Tuesday, September 27, 2005

Natural selection and cosmology

I’ve just finished reading a book called “COSM” by Gregory Benford. The story is about a universe which is created by accident in a particle accelerator and which manifests in our universe as a small shiny ball – COSM is a truncation of cosmos. Benford is a physicist and the ideas that he has in the book are based on ideas which have actually appeared in physics papers.

Apart from the whole concept that it might be possible to create a universe by smashing together particles at high energy, which is fascinating in itself, he also briefly mentions the idea that if universes can effectively create other universes then the evolutionary concept of natural selection may apply to them. So, the reason that our universe seems to be so finely tuned for life is that those universes which are favourable for the existence of intelligent life are more likely to “reproduce” (since said intelligence may create other universes by design or accident), similar to the Darwinian concept of biological evolution – I guess that could make our “God” a physicist in another universe !!!

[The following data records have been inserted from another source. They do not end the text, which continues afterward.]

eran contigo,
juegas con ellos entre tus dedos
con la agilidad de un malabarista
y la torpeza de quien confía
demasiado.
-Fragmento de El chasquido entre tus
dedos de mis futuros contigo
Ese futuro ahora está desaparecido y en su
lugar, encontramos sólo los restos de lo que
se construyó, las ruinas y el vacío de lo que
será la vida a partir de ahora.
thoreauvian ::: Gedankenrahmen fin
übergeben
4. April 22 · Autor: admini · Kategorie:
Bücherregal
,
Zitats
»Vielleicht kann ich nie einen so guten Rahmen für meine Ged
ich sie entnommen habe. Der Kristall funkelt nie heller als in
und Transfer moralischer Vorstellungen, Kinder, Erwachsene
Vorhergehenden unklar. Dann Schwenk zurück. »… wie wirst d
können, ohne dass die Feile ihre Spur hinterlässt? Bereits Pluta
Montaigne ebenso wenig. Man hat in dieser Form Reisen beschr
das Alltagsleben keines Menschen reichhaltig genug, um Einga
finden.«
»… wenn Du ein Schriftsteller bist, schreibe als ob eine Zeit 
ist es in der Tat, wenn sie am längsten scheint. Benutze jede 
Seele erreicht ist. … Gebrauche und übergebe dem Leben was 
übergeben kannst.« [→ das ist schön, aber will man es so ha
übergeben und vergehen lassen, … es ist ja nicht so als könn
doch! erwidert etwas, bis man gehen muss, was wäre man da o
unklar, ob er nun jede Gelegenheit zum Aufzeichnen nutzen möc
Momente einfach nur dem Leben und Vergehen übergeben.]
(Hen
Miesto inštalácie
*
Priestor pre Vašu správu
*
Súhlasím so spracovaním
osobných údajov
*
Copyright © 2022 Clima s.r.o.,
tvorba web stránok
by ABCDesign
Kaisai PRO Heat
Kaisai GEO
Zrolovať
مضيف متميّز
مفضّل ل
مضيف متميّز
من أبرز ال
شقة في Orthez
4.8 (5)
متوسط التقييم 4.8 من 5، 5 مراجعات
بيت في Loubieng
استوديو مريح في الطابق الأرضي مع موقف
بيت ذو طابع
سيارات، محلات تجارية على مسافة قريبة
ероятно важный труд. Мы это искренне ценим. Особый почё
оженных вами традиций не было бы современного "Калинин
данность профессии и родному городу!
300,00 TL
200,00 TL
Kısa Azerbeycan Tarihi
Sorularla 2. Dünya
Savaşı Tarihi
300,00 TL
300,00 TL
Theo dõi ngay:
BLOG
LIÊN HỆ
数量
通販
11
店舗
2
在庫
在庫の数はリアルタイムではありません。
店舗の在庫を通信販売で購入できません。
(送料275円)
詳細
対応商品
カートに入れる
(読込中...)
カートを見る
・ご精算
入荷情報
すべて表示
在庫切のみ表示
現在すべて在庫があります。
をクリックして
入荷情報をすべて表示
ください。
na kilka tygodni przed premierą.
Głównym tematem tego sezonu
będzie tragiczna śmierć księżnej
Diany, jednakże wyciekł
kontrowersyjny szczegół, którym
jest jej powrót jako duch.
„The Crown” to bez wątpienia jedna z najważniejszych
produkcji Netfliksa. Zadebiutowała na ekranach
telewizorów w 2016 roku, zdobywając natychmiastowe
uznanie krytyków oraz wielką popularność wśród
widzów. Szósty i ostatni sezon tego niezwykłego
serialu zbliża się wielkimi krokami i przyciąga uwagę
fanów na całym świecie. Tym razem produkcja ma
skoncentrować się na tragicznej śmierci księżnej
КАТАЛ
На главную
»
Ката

Of course, it still doesn’t address the question of how the first universe happened, which seems to “mirror” the problem in biology of how the first living thing appeared.

The relevant articles are “Is it possible to create a universe in the laboratory by quantum tunneling?” by Alan Guth and co which appeared in Nuclear Physics, B 339, p 417 in 1990 (I can only find the abstract online) and one by Edward Harrison which appeared in the Quarterly Journal of the Royal Astronomical Society, Volume 36, pages 193-203 (which I can’t even find the title of). There is however a Popular Science article on the whole idea written by Marcus Chown here.

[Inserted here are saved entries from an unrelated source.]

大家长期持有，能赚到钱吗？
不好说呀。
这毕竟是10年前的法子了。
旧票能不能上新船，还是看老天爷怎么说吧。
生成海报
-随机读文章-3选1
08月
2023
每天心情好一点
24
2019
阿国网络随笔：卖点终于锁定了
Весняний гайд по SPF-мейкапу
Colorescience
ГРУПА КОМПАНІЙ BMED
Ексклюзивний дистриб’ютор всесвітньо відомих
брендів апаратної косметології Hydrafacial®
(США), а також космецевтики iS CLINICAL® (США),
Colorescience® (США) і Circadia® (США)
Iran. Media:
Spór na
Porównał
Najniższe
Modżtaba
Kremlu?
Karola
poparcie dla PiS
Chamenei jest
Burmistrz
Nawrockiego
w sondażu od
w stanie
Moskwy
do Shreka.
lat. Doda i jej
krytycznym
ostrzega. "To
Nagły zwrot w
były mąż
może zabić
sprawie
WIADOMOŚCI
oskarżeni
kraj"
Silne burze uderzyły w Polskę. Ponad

Monday, September 05, 2005

Geostationary satellites

I just completed one of the questions in the physics assignment I’m working on and was convinced I must have the wrong answer. The question involved finding the height at which a geostationary satellite orbits – ie one which orbits the earth in 24 hours thus effectively remaining stationary above a point on earth.

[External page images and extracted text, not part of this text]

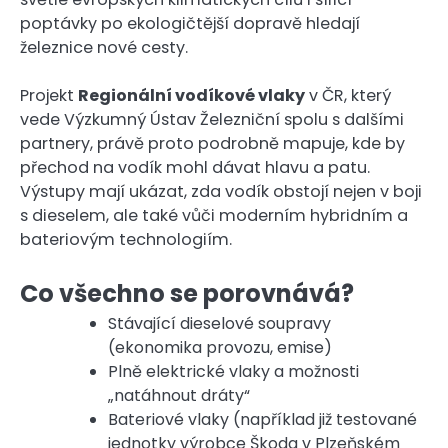
poptávky po ekologičtější dopravě hledají
železnice nové cesty.
Projekt
Regionální vodíkové vlaky
v ČR, který
vede Výzkumný Ústav Železniční spolu s dalšími
partnery, právě proto podrobně mapuje, kde by
přechod na vodík mohl dávat hlavu a patu.
Výstupy mají ukázat, zda vodík obstojí nejen v boji
s dieselem, ale také vůči moderním hybridním a
bateriovým technologiím.
Co všechno se porovnává?
Stávající dieselové soupravy
(ekonomika provozu, emise)
Plně elektrické vlaky a možnosti
„natáhnout dráty“
Bateriové vlaky (například již testované
jednotky výrobce Škoda v Plzeňském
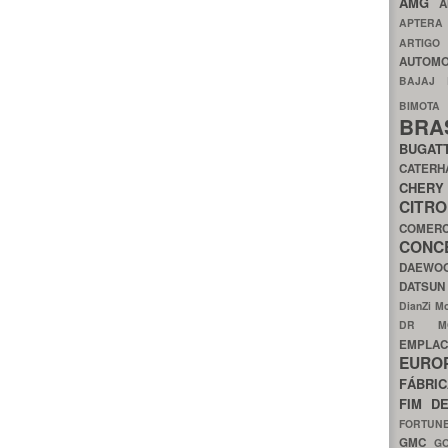
AMG
A
APTER
ARTIG
AUTOMO
BAJAJ
BIMOT
BRA
BUGAT
CATER
CH
CIT
COMER
CON
DAEW
DATSU
DianZi M
DR 
EMPL
EURO
FÁBRI
FIM D
FORTUN
GMC
G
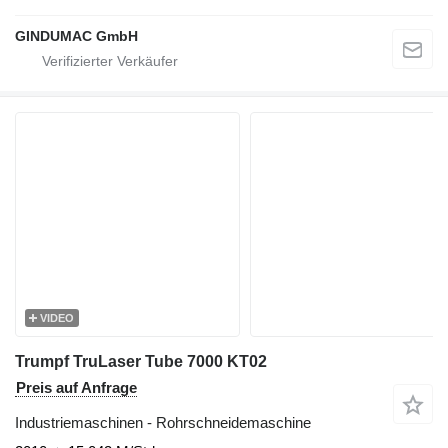
GINDUMAC GmbH
VIDEO
Trumpf TruLaser Tube 7000 KT02
Preis auf Anfrage
Industriemaschinen - Rohrschneidemaschine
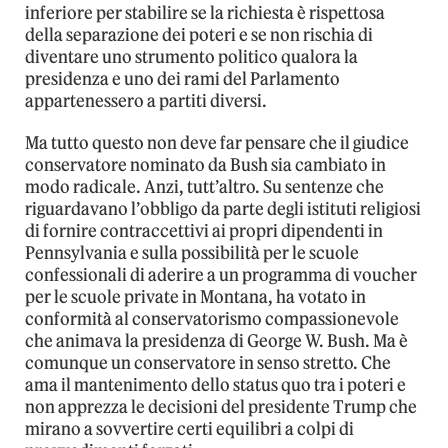
inferiore per stabilire se la richiesta è rispettosa
della separazione dei poteri e se non rischia di
diventare uno strumento politico qualora la
presidenza e uno dei rami del Parlamento
appartenessero a partiti diversi.
Ma tutto questo non deve far pensare che il giudice
conservatore nominato da Bush sia cambiato in
modo radicale. Anzi, tutt’altro. Su sentenze che
riguardavano l’obbligo da parte degli istituti religiosi
di fornire contraccettivi ai propri dipendenti in
Pennsylvania e sulla possibilità per le scuole
confessionali di aderire a un programma di voucher
per le scuole private in Montana, ha votato in
conformità al conservatorismo compassionevole
che animava la presidenza di George W. Bush. Ma è
comunque un conservatore in senso stretto. Che
ama il mantenimento dello status quo tra i poteri e
non apprezza le decisioni del presidente Trump che
mirano a sovvertire certi equilibri a colpi di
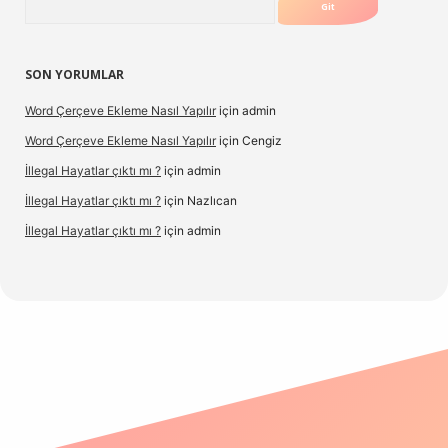
SON YORUMLAR
Word Çerçeve Ekleme Nasıl Yapılır
için
admin
Word Çerçeve Ekleme Nasıl Yapılır
için
Cengiz
İllegal Hayatlar çıktı mı ?
için
admin
İllegal Hayatlar çıktı mı ?
için
Nazlıcan
İllegal Hayatlar çıktı mı ?
için
admin
t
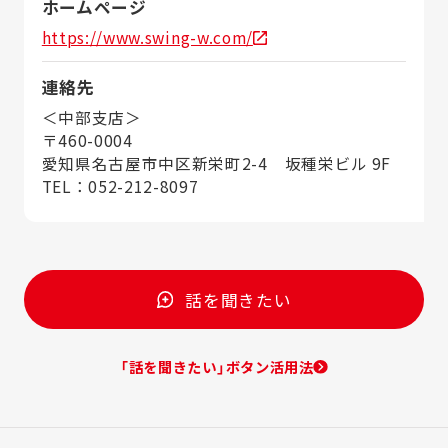
ホームページ
https://www.swing-w.com/
連絡先
＜中部支店＞
〒460-0004
愛知県名古屋市中区新栄町2-4 坂種栄ビル 9F
TEL：052-212-8097
話を聞きたい
「話を聞きたい」ボタン活用法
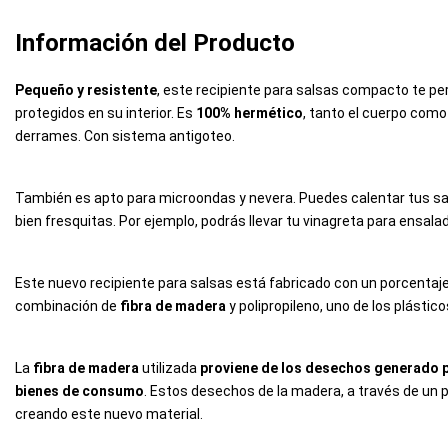
Información del Producto
Pequeño y resistente
, este recipiente para salsas compacto te per
protegidos en su interior. Es
100% hermético
, tanto el cuerpo como
derrames. Con sistema antigoteo.
También es apto para microondas y nevera. Puedes calentar tus sa
bien fresquitas. Por ejemplo, podrás llevar tu vinagreta para ensal
Este nuevo recipiente para salsas está fabricado con un porcentaje in
combinación de
fibra de madera
y polipropileno, uno de los plásti
La
fibra de madera
utilizada
proviene de los desechos generado p
bienes de consumo
. Estos desechos de la madera, a través de un pr
creando este nuevo material.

Now I’ve see heaps of diagrams of satellites in orbit where the earth covers most of the diagram and the satellite orbits are circles seemingly just above the earth’s surface, so I was expecting an answer which was small in comparison to earth’s radius. What I got was an answer that is some five and a half times the earth’s radius – so I drew a rough scale diagram and it looked nothing like what I expected.

After some research on the Internet I discovered that those diagrams I was used to seeing were of satellites in Low Earth Orbit (just above most of the earth’s atmosphere at between 300 to 1000 kms) and that a geostationary satellite really does orbit at nearly 40,000 kilometres above the earth’s surface.

Somehow it annoys me to realise I have reached my early forties without knowing this – almost as much as it did when I learnt a year or so ago that the earth’s magnetic field is produced by the rotation of its molten core, but that’s another story.

Sunday, July 24, 2005

Google Earth

Having read about it a couple of times, I finally decided to download Google Earth today - you need a broadband connection, Windows XP and a computer that's not too old (my two and a half year old laptop managed just fine). Unfortunately I live too far outside the main metropolitan area to get much detail of my place at this stage, but I spent a couple of interesting hours sight-seeing - try Table Mountain in Cape Town, South Africa. I'm sure there's a lot more to the program than I've found just through trial and error and it will be interesting to explore it further next time I feel like "travelling".

Tuesday, July 19, 2005

New physics blog

Sean Carroll of Preposterous Universe fame has started a new group blog at Cosmic Variance with 4 other physicists - 2 of whom I am pleased to say are women - another one to add to my regular reading list, I think.

And while I’m mentioning regular reading, it has been remiss of me not to mention Quantum Hobby, a blog by an amateur scientist looking to teach himself graduate level quantum mechanics – an ambitious and admirable goal that I wish him all the best with.